What if cauliflower got the same type of marketing firepower as candy bars and potato chips?
A campaign being launched Thursday plans to put that premise to the test by enlisting celebrities including actress Jessica Alba and NBA star Stephen Curry to shill for fruits and vegetables.
The campaign was announced by the Partnership for a Healthier America, which works with private companies and was created in conjunction with first lady Michelle Obama's Let's Move! initiative to get families to eat better and exercise. The push is being called "FNV," which is intended to be a catchier way to refer to "fruits and vegetables."
"We were inspired by the big brands and, can we do what they're able to do?" said Lawrence Soler, CEO of the Partnership for a Healthier America.
To start, the campaign will primarily be on social media networks like Twitter, where short videos featuring Alba and NFL quarterbacks Colin Kaepernick and Cam Newton will be posted. Additional videos will be released in coming days starring Curry, New York Giant Victor Cruz and others.
A teaser video for the broader campaign to be posted online Thursday features stars with fruits and vegetables set to music, with the words "PREPARE TO BE MARKETED TO" flashing on the screen. Around spring, a marketing push including TV and print ads is slated to hit two markets — Fresno, California, and Hampton Roads, Virginia.
Over time, Soler said the idea is to expand the campaign more broadly, although plans haven't been pinned down.
The FNV campaign was created by the ad agency Victors & Spoils, which lists clients including Coca-Cola and General Mills. The agency got involved after being asked to cook up a similar effort for broccoli in 2013 for a New York Times story by Michael Moss, author of "Salt, Sugar Fat: How the Food Giants Hooked Us."

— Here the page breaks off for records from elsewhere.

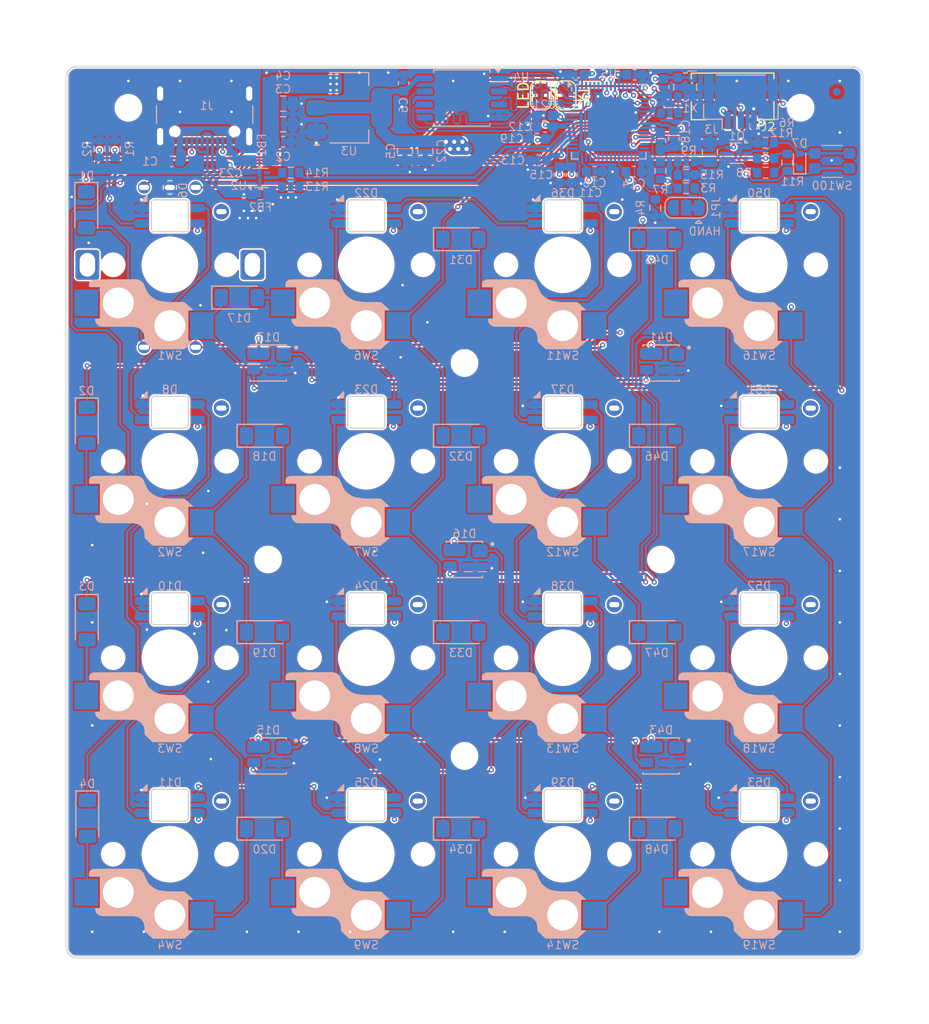
<source format=kicad_pcb>
(kicad_pcb
	(version 20241229)
	(generator "pcbnew")
	(generator_version "9.0")
	(general
		(thickness 1.2)
		(legacy_teardrops no)
	)
	(paper "A4")
	(title_block
		(title "${TITLE}")
		(date "2025-07-28")
		(rev "${REVISION}")
		(company "${COMPANY}")
		(comment 1 "${COMMENT1}")
	)
	(layers
		(0 "F.Cu" signal)
		(4 "In1.Cu" signal)
		(6 "In2.Cu" signal)
		(2 "B.Cu" signal)
		(9 "F.Adhes" user "F.Adhesive")
		(11 "B.Adhes" user "B.Adhesive")
		(13 "F.Paste" user)
		(15 "B.Paste" user)
		(5 "F.SilkS" user "F.Silkscreen")
		(7 "B.SilkS" user "B.Silkscreen")
		(1 "F.Mask" user)
		(3 "B.Mask" user)
		(17 "Dwgs.User" user "User.Drawings")
		(19 "Cmts.User" user "User.Comments")
		(21 "Eco1.User" user "User.Eco1")
		(23 "Eco2.User" user "User.Eco2")
		(25 "Edge.Cuts" user)
		(27 "Margin" user)
		(31 "F.CrtYd" user "F.Courtyard")
		(29 "B.CrtYd" user "B.Courtyard")
		(35 "F.Fab" user)
		(33 "B.Fab" user)
		(39 "User.1" user)
		(41 "User.2" user)
		(43 "User.3" user)
		(45 "User.4" user)
		(47 "User.5" user)
		(49 "User.6" user)
		(51 "User.7" user)
		(53 "User.8" user)
		(55 "User.9" user)
	)
	(setup
		(stackup
			(layer "F.SilkS"
				(type "Top Silk Screen")
			)
			(layer "F.Paste"
				(type "Top Solder Paste")
			)
			(layer "F.Mask"
				(type "Top Solder Mask")
				(thickness 0.01)
			)
			(layer "F.Cu"
				(type "copper")
				(thickness 0.035)
			)
			(layer "dielectric 1"
				(type "prepreg")
				(thickness 0.1)
				(material "FR4")
				(epsilon_r 4.5)
				(loss_tangent 0.02)
			)
			(layer "In1.Cu"
				(type "copper")
				(thickness 0.035)
			)
			(layer "dielectric 2"
				(type "core")
				(thickness 0.84)
				(material "FR4")
				(epsilon_r 4.5)
				(loss_tangent 0.02)
			)
			(layer "In2.Cu"
				(type "copper")
				(thickness 0.035)
			)
			(layer "dielectric 3"
				(type "prepreg")
				(thickness 0.1)
				(material "FR4")
				(epsilon_r 4.5)
				(loss_tangent 0.02)
			)
			(layer "B.Cu"
				(type "copper")
				(thickness 0.035)
			)
			(layer "B.Mask"
				(type "Bottom Solder Mask")
				(thickness 0.01)
			)
			(layer "B.Paste"
				(type "Bottom Solder Paste")
			)
			(layer "B.SilkS"
				(type "Bottom Silk Screen")
			)
			(copper_finish "None")
			(dielectric_constraints no)
		)
		(pad_to_mask_clearance 0.00127)
		(solder_mask_min_width 0.0762)
		(pad_to_paste_clearance_ratio -0.08)
		(allow_soldermask_bridges_in_footprints no)
		(tenting front back)
		(aux_axis_origin 121.9325 128.775)
		(grid_origin 121.9325 128.775)
		(pcbplotparams
			(layerselection 0x00000000_00000000_55555555_5755f5ff)
			(plot_on_all_layers_selection 0x00000000_00000000_00000000_00000000)
			(disableapertmacros no)
			(usegerberextensions no)
			(usegerberattributes yes)
			(usegerberadvancedattributes yes)
			(creategerberjobfile yes)
			(dashed_line_dash_ratio 12.000000)
			(dashed_line_gap_ratio 3.000000)
			(svgprecision 4)
			(plotframeref no)
			(mode 1)
			(useauxorigin no)
			(hpglpennumber 1)
			(hpglpenspeed 20)
			(hpglpendiameter 15.000000)
			(pdf_front_fp_property_popups yes)
			(pdf_back_fp_property_popups yes)
			(pdf_metadata yes)
			(pdf_single_document no)
			(dxfpolygonmode yes)
			(dxfimperialunits yes)
			(dxfusepcbnewfont yes)
			(psnegative no)
			(psa4output no)
			(plot_black_and_white yes)
			(sketchpadsonfab no)
			(plotpadnumbers no)
			(hidednponfab no)
			(sketchdnponfab yes)
			(crossoutdnponfab yes)
			(subtractmaskfromsilk no)
			(outputformat 1)
			(mirror no)
			(drillshape 1)
			(scaleselection 1)
			(outputdirectory "")
		)
	)
	(property "COMMENT1" "")
	(property "COMPANY" "MADMAN")
	(property "REVISION" "A")
	(property "TITLE" "Two Key, RP2040 Board")
	(net 0 "")
	(net 1 "Net-(D2-A)")
	(net 2 "/RP2040/3V3")
	(net 3 "/RP2040/RP2040/1V1")
	(net 4 "Net-(D7-A)")
	(net 5 "/Row0")
	(net 6 "+5V")
	(net 7 "GND")
	(net 8 "Net-(J1-CC1)")
	(net 9 "Net-(J1-CC2)")
	(net 10 "Net-(D1-A)")
	(net 11 "VBUS")
	(net 12 "/Row1")
	(net 13 "unconnected-(J1-SBU2-PadB8)")
	(net 14 "unconnected-(J1-SBU1-PadA8)")
	(net 15 "/RP2040/TX")
	(net 16 "Net-(Q1B-G)")
	(net 17 "Net-(X1-OUT)")
	(net 18 "/PreFIlterGND")
	(net 19 "Net-(D7-K)")
	(net 20 "/RP2040/~{RST}")
	(net 21 "/RP2040/SWCLK")
	(net 22 "/RP2040/SWDIO")
	(net 23 "Net-(D3-A)")
	(net 24 "/RP2040/RP2040/XTAL_IN")
	(net 25 "/RP2040/RP2040/QSPI_~{CS}")
	(net 26 "/RP2040/USB_D+")
	(net 27 "/RP2040/USB_D-")
	(net 28 "/Col0")
	(net 29 "/RP2040/RP2040/QSPI_SD0")
	(net 30 "/RP2040/RP2040/QSPI_SCLK")
	(net 31 "/RP2040/RP2040/QSPI_SD1")
	(net 32 "/RP2040/RP2040/QSPI_SD3")
	(net 33 "/RP2040/RP2040/QSPI_SD2")
	(net 34 "unconnected-(U5-XTAL_OUT-Pad21)")
	(net 35 "/RP2040/IO_8")
	(net 36 "Net-(D10-DIN)")
	(net 37 "/RP2040/ENC2B")
	(net 38 "Net-(JP1-A)")
	(net 39 "/RP2040/RP2040/GPIO24")
	(net 40 "/RP2040/RP2040/GPIO17")
	(net 41 "/RP2040/A3")
	(net 42 "/RP2040/~{CS}")
	(net 43 "Net-(JP1-B)")
	(net 44 "Net-(R15-Pad1)")
	(net 45 "/RP2040/RP2040/USB_D+")
	(net 46 "/REA")
	(net 47 "/RP2040/ENC2A")
	(net 48 "/RP2040/A2")
	(net 49 "/RP2040/MOSI")
	(net 50 "/RP2040/MISO")
	(net 51 "/RP2040/A1")
	(net 52 "/RP2040/SCK")
	(net 53 "/RP2040/A0")
	(net 54 "Net-(Q1B-D)")
	(net 55 "/RP2040/RP2040/USB_D-")
	(net 56 "/RP2040/RP2040/GPIO25")
	(net 57 "/Row2")
	(net 58 "/Row3")
	(net 59 "Net-(D4-A)")
	(net 60 "Net-(D6-DOUT)")
	(net 61 "Net-(D10-DOUT)")
	(net 62 "Net-(D11-DOUT)")
	(net 63 "Net-(D13-DIN)")
	(net 64 "Net-(D13-DOUT)")
	(net 65 "Net-(D15-DIN)")
	(net 66 "Net-(D15-DOUT)")
	(net 67 "unconnected-(D43-DOUT-Pad3)")
	(net 68 "Net-(D17-A)")
	(net 69 "Net-(D18-A)")
	(net 70 "Net-(D19-A)")
	(net 71 "Net-(D20-A)")
	(net 72 "Net-(D22-DIN)")
	(net 73 "Net-(D23-DIN)")
	(net 74 "Net-(D24-DIN)")
	(net 75 "Net-(D16-DIN)")
	(net 76 "Net-(D22-DOUT)")
	(net 77 "/Col1")
	(net 78 "Net-(D31-A)")
	(net 79 "Net-(D32-A)")
	(net 80 "Net-(D33-A)")
	(net 81 "Net-(D34-A)")
	(net 82 "Net-(D36-DOUT)")
	(net 83 "Net-(D37-DOUT)")
	(net 84 "Net-(D38-DOUT)")
	(net 85 "Net-(D39-DOUT)")
	(net 86 "Net-(D45-A)")
	(net 87 "/Col2")
	(net 88 "Net-(D46-A)")
	(net 89 "Net-(D47-A)")
	(net 90 "Net-(D48-A)")
	(net 91 "Net-(D50-DIN)")
	(net 92 "Net-(D51-DIN)")
	(net 93 "Net-(D52-DIN)")
	(net 94 "/RP2040/RP2040/GPIO18")
	(net 95 "/Col3")
	(net 96 "unconnected-(U2-NC-Pad4)")
	(net 97 "/RP2040/RP2040/GPIO19")
	(net 98 "/TX")
	(net 99 "/REB")
	(net 100 "/LED")
	(net 101 "/RP2040/SCL")
	(net 102 "/RP2040/SDA")
	(net 103 "/RP2040/LED")
	(net 104 "/PreFilter_USB_D+")
	(net 105 "/PreFilter_USB_D-")
	(footprint "MountingHole:MountingHole_2.2mm_M2_DIN965" (layer "F.Cu") (at 127.9325 46.375))
	(footprint "kikit:Tab" (layer "F.Cu") (at 160.5325 128.875 90))
	(footprint "kikit:Tab" (layer "F.Cu") (at 121.8325 90.475))
	(footprint "kikit:Tab" (layer "F.Cu") (at 160.5325 42.275 -90))
	(footprint "Mad_Footprints:BOM" (layer "F.Cu") (at 160.5325 70.831125))
	(footprint "Jumper:SolderJumper-2_P1.3mm_Bridged_RoundedPad1.0x1.5mm" (layer "F.Cu") (at 170.3325 45.175 90))
	(footprint "Connector_JST:JST_SHL_SM05B-SHLS-TF_1x05-1MP_P1.00mm_Horizontal" (layer "F.Cu") (at 186.5325 46.125 180))
	(footprint "kikit:Tab" (layer "F.Cu") (at 199.2325 90.175 180))
	(footprint "MountingHole:MountingHole_2.2mm_M2_DIN965" (layer "F.Cu") (at 193.1325 46.375))
	(footprint "Jumper:SolderJumper-2_P1.3mm_Bridged_RoundedPad1.0x1.5mm" (layer "F.Cu") (at 167.9325 45.175 -90))
	(footprint "Connector_JST:JST_GH_SM03B-GHS-TB_1x03-1MP_P1.25mm_Horizontal" (layer "B.Cu") (at 187.3325 45.775))
	(footprint "kbd:keyswitch_choc12_hotswap_1u" (layer "B.Cu") (at 131.9575 80.65 180))
	(footprint "Capacitor_SMD:C_0603_1608Metric" (layer "B.Cu") (at 176.9325 52.575))
	(footprint "Diode_SMD:D_MiniMELF" (layer "B.Cu") (at 160.1825 78.175))
	(footprint "Diode_SMD:D_MiniMELF" (layer "B.Cu") (at 160.1825 59.125))
	(footprint "Mad_Footprints:SK6812MINI-E" (layer "B.Cu") (at 189.1075 114 180))
	(footprint "Capacitor_SMD:C_0603_1608Metric" (layer "B.Cu") (at 142.9325 49.675))
	(footprint "Diode_SMD:D_MiniMELF" (layer "B.Cu") (at 123.95 115.275 -90))
	(footprint "kbd:keyswitch_choc12_hotswap_1u" (layer "B.Cu") (at 151.0075 118.75 180))
	(footprint "Capacitor_SMD:C_0805_2012Metric" (layer "B.Cu") (at 184.3325 50.675 90))
	(footprint "Mad_Footprints:SK6812MINI-E" (layer "B.Cu") (at 131.9575 114 180))
	(footprint "Mad_Footprints:ST_UQFN-6L_1.5x1.7mm_P0.5mm" (layer "B.Cu") (at 140.7325 53.175))
	(footprint "Diode_SMD:D_MiniMELF" (layer "B.Cu") (at 141.1325 116.275))
	(footprint "Mad_Footprints:SK6812MINI-E" (layer "B.Cu") (at 131.9575 75.9 180))
	(footprint "Resistor_SMD:R_0603_1608Metric" (layer "B.Cu") (at 182.0325 52.875))
	(footprint "kbd:keyswitch_choc12_hotswap_1u" (layer "B.Cu") (at 170.0575 118.75 180))
	(footprint "Resistor_SMD:R_0603_1608Metric"
		(layer "B.Cu")
		(uuid "2654a825-c843-4e50-a49d-676836d9365d")
		(at 143.6825 54.025)
		(descr "Resistor SMD 0603 (1608 Metric), square (rectangular) end terminal, IPC-7351 nominal, (Body size source: IPC-SM-782 page 72, https://www.pcb-3d.com/wordpress/wp-content/uploads/ipc-sm-782a_amendment_1_and_2.pdf), generated with kicad-footprint-generator")
		(tags "resistor")
		(property "Reference" "R13"
			(at 2.55 0 180)
			(layer "B.SilkS")
			(uuid "fb0ae976-4309-4eed-b2ad-8a8e1659908b")
			(effects
				(font
					(size 0.8 0.8)
					(thickness 0.1)
				)
				(justify mirror)
			)
		)
		(property "Value" "27R"
			(at 1.55 0.05 180)
			(layer "B.Fab")
			(uuid "24b329f3-4c68-4ad4-983d-0bbf95593d1e")
			(effects
				(font
					(size 0.2 0.2)
					(thickness 0.05)
				)
				(justify mirror)
			)
		)
		(property "Datasheet" "https://www.yageo.com/upload/media/product/products/datasheet/rchip/PYu-RC_Group_51_RoHS_L_12.pdf"
			(at 0 0 180)
			(layer "B.Fab")
			(hide yes)
			(uuid "fa78e662-3c3e-4e4c-8f00-ae957a04dc09")
			(effects
				(font
					(size 1.27 1.27)
					(thickness 0.15)
				)
				(justify mirror)
			)
		)
		(property "Description" "27 Ohms ±1% 0.1W, 1/10W Chip Resistor 0603 (1608 Metric) Moisture Resistant Thick Film"
			(at 0 0 180)
			(layer "B.Fab")
			(hide yes)
			(uuid "d8ba78b5-f2b0-4519-97eb-c91a47885e2a")
			(effects
				(font
					(size 1.27 1.27)
					(thickness 0.15)
				)
				(justify mirror)
			)
		)
		(property "MPN" "RC0603FR-0727RL"
			(at 0 0 0)
			(unlocked yes)
			(layer "B.Fab")
			(hide yes)
			(uuid "651c0e56-b26f-4f6f-9016-c1eb31e68eb5")
			(effects
				(font
					(size 1 1)
					(thickness 0.15)
				)
				(justify mirror)
			)
		)
		(property "Manufacturer" "YAGEO"
			(at 0 0 0)
			(unlocked yes)
			(layer "B.Fab")
			(hide yes)
			(uuid "8233b522-bebc-4155-9f05-a93addb5903a")
			(effects
				(font
					(size 1 1)
					(thickness 0.15)
				)
				(justify mirror)
			)
		)
		(property "Price" "$0.10 "
			(at 0 0 0)
			(unlocked yes)
			(layer "B.Fab")
			(hide yes)
			(uuid "659d94e1-52d0-4d44-8f30-ba68c7867d03")
			(effects
				(font
					(size 1 1)
					(thickness 0.15)
				)
				(justify mirror)
			)
		)
		(property "Rating" "RES 27 OHM 1%  1/16W 0603"
			(at 0 0 0)
			(unlocked yes)
			(layer "B.Fab")
			(hide yes)
			(uuid "4b8caa7c-35b8-4744-ab0e-5e682ac50e0d")
			(effects
				(font
					(size 1 1)
					(thickness 0.15)
				)
				(justify mirror)
			)
		)
		(property "Supplier" "Digikey"
			(at 0 0 0)
			(unlocked yes)
			(layer "B.Fab")
			(hide yes)
			(uuid "6340a27d-4e46-4e90-9bfd-dfe9135e56f5")
			(effects
				(font
					(size 1 1)
					(thickness 0.15)
				)
				(justify mirror)
			)
		)
		(property "Supplier PN" "311-27.0HRCT-ND"
			(at 0 0 0)
			(unlocked yes)
			(layer "B.Fab")
			(hide yes)
			(uuid "75c11dbb-0888-40d8-9858-2144ca073be2")
			(effects
				(font
					(size 1 1)
					(thickness 0.15)
				)
				(justify mirror)
			)
		)
		(property "Interface" ""
			(at 0 0 0)
			(unlocked yes)
			(layer "B.Fab")
			(hide yes)
			(uuid "6c3b18d2-48d8-41af-b911-1985d4fac840")
			(effects
				(font
					(size 1 1)
					(thickness 0.15)
				)
				(justify mirror)
			)
		)
		(property "Substitute" ""
			(at 0 0 0)
			(unlocked yes)
			(layer "B.Fab")
			(hide yes)
			(uuid "ac8bafae-36ef-42db-8ba3-ecf803024588")
			(effects
				(font
					(size 1 1)
					(thickness 0.15)
				)
				(justify mirror)
			)
		)
		(property "LCSC" "C138021"
			(at 0 0 0)
			(unlocked yes)
			(layer "B.Fab")
			(hide yes)
			(uuid "741d1023-867d-47d2-9e31-1da53fa8e112")
			(effects
				(font
					(size 1 1)
					(thickness 0.15)
				)
				(justify mirror)
			)
		)
		(property "digikey" "311-27.0HRCT-ND"
			(at 0 0 0)
			(unlocked yes)
			(layer "B.Fab")
			(hide yes)
			(uuid "0d70b389-cd27-4fa5-a7af-27b0758792da")
			(effects
				(font
					(size 1 1)
					(thickness 0.15)
				)
				(justify mirror)
			)
		)
		(property "mouser" "603-RC0603FR-0727RL"
			(at 0 0 0)
			(unlocked yes)
			(layer "B.Fab")
			(hide yes)
			(uuid "8f69213f-e588-4d0c-a0a7-c73700e4a1d0")
			(effects
				(font
					(size 1 1)
					(thickness 0.15)
				)
				(justify mirror)
			)
		)
		(property ki_fp_filters "R_*")
		(path "/4e3cb99d-3a42-46ca-abb7-444fcb451820/3991d379-1c14-4de9-890f-8b8906ab1daa")
		(sheetname "/RP2040/")
		(sheetfile "Controller_RP2040.kicad_sch")
		(attr smd)
		(fp_line
			(start -0.237258 -0.5225)
			(end 0.237258 -0.5225)
			(stroke
				(width 0.12)
				(type solid)
			)
			(layer "B.SilkS")
			(uuid "85626d35-479d-4b96-af61-8ad5b94499ec")
		)
		(fp_line
			(start -0.237258 0.5225)
			(end 0.237258 0.5225)
			(stroke
				(width 0.12)
				(type solid)
			)
			(layer "B.SilkS")
			(uuid "3998a341-eacd-4320-8f38-bd405f2ef097")
		)
		(fp_line
			(start -1.48 -0.73)
			(end -1.48 0.73)
			(stroke
				(width 0.05)
				(type solid)
			)
			(layer "B.CrtYd")
			(uuid "3b91781f-3b1f-4238-8dd0-91e44c2ad302")
		)
		(fp_line
			(start -1.48 0.73)
			(end 1.48 0.73)
			(stroke
				(width 0.05)
				(type solid)
			)
			(layer "B.CrtYd")
			(uuid "ca11da8b-4ccf-4902-a125-52bc45e02607")
		)
		(fp_line
			(start 1.48 -0.73)
			(end -1.48 -0.73)
			(stroke
				(width 0.05)
				(type solid)
			)
			(layer "B.CrtYd")
			(uuid "9519e3e5-052c-4fab-9bb1-77069ce4f203")
		)
		(fp_line
			(start 1.48 0.73)
			(end 1.48 -0.73)
			(stroke
				(width 0.05)
				(type solid)
			)
			(layer "B.CrtYd")
			(uuid "46cc0a27-d516-49bc-959e-eb725c145071")
		)
		(fp_line
			(start -0.8 -0.4125)
			(end -0.8 0.4125)
			(stroke
				(width 0.1)
				(type solid)
			)
			(layer "B.Fab")
			(uuid "8011caf1-a2be-4121-a70c-55dc4c50960a")
		)
		(fp_line
			(start -0.8 0.4125)
			(end 0.8 0.4125)
			(stroke
				(width 0.1)
				(type solid)
			)
			(layer "B.Fab")
			(uuid "06fea70b-0c49-41ca-b86b-8d6ec79a436e")
		)
		(fp_line
			(start 0.8 -0.4125)
			(end -0.8 -0.4125)
			(stroke
				(width 0.1)
				(type solid)
			)
			(layer "B.Fab")
			(uuid "1a4fe7b6-5e99-43e4-93b0-daac3a64b880")
		)
		(fp_line
			(start 0.8 0.4125)
			(end 0.8 -0.4125)
			(stroke
				(width 0.1)
				(type solid)
			)
			(layer "B.Fab")
			(uuid "c19bd2c4-bbba-49d2-a6bb-fb8a3edecdba")
		)
		(fp_text user "${REFERENCE}"
			(at 0 0 180)
			(layer "B.Fab")
			(uuid "35e35870-f8f2-44d0-bf85-fbff1f34382a")
			(effects
				(font
					(size 0.2 0.2)
					(thickness 0.05)
				)
				(justify mirror)
			)
		)
		(pad "1" smd roundrect
			(at -0.825 0)
			(size 0.8 0.95)
			(layers "B.Cu" "B.Mask" "B.Paste")
			(roundrect_rratio 0.25)
			(net 27 "/RP2040/USB_D-")
			(pintype "passive")
			(uuid "5b1f13d0-6f85-4abb-9716-c4b2a3ea9848")
		)
		(pad "2" smd roundrect
			(at 0.825 0)
			(size 0.8 0.95)
			(layers "B.
... [2709670 chars truncated]
</source>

Andrew Nathan, chief marketing officer for Victors & Spoils, noted that fruits and vegetables are already attractive subjects with vibrant colors and interesting flavors. The only thing they lack is the "marketing pixie dust" that makes packaged foods so irresistible, he said.
"Obviously, our inspiration for all this was behaving like a big, iconic brand," Nathan said.
The concept proposed in the New York Times story had already been getting attention; Nathan said Victors & Spoils has since been tapped to create a similar campaign for a major broccoli producer. There have been other efforts to spruce up the way produce is marketed, too. In 2010, baby carrot farmers ran an "Eat 'Em Like Junk Food" campaign for the miniature snacks in Cincinnati and Syracuse, N.Y.
Todd Putman, chief commercial officer of bagged carrot maker Bolthouse Farms, said that push resulted in an increase in carrot sales in the two markets, and has helped shape how the company markets its various offerings, including premium juices.
"For years, people have been advertising fruits and vegetables in a very rational way," he said, noting that messages around produce are usually about how many daily servings people should eat.
He said FNV was a continuation of the idea that fruits and vegetables should be marketed in a more "emotive" way.
During her remarks on stage at the Partnership for a Healthier America summit, the first lady expressed excitement for FNV.
"If folks are going to pour money into marketing unhealthy foods, let's fight back with ads for healthy foods," she said.
Among those providing financial and other support for FNV are Bolthouse Farms, which is owned by Campbell Soup, and the Produce Marketing Association, a trade group whose members include Sunkist, Dole, Wal-Mart and Chick-fil-A. Other supporters include the Robert Wood Johnson Foundation and Alba's Honest Company, which makes baby and home products.
Putman said FNV already has about $5 million in funding, with plans to continue raising funds. Still, it's up against the considerable resources of big food marketers.
For the first nine months of last year, for example, McDonald's Corp. spent $587.6 million on TV advertising in the U.S. alone, according to Kantar Media. Coca-Cola Co. spent $265.2 million.
Michael Jacobson, executive director of the Center for Science in the Public Interest in Washington, D.C., said an advertising campaign for fruits and vegetables could be powerful in influencing eating decisions, but that its effectiveness would depend on how much support it gets and how persistent it is.
"A lot of money for one day won't do anything," he said.
AP Writer Darlene Superville contributed from Washington, D.C.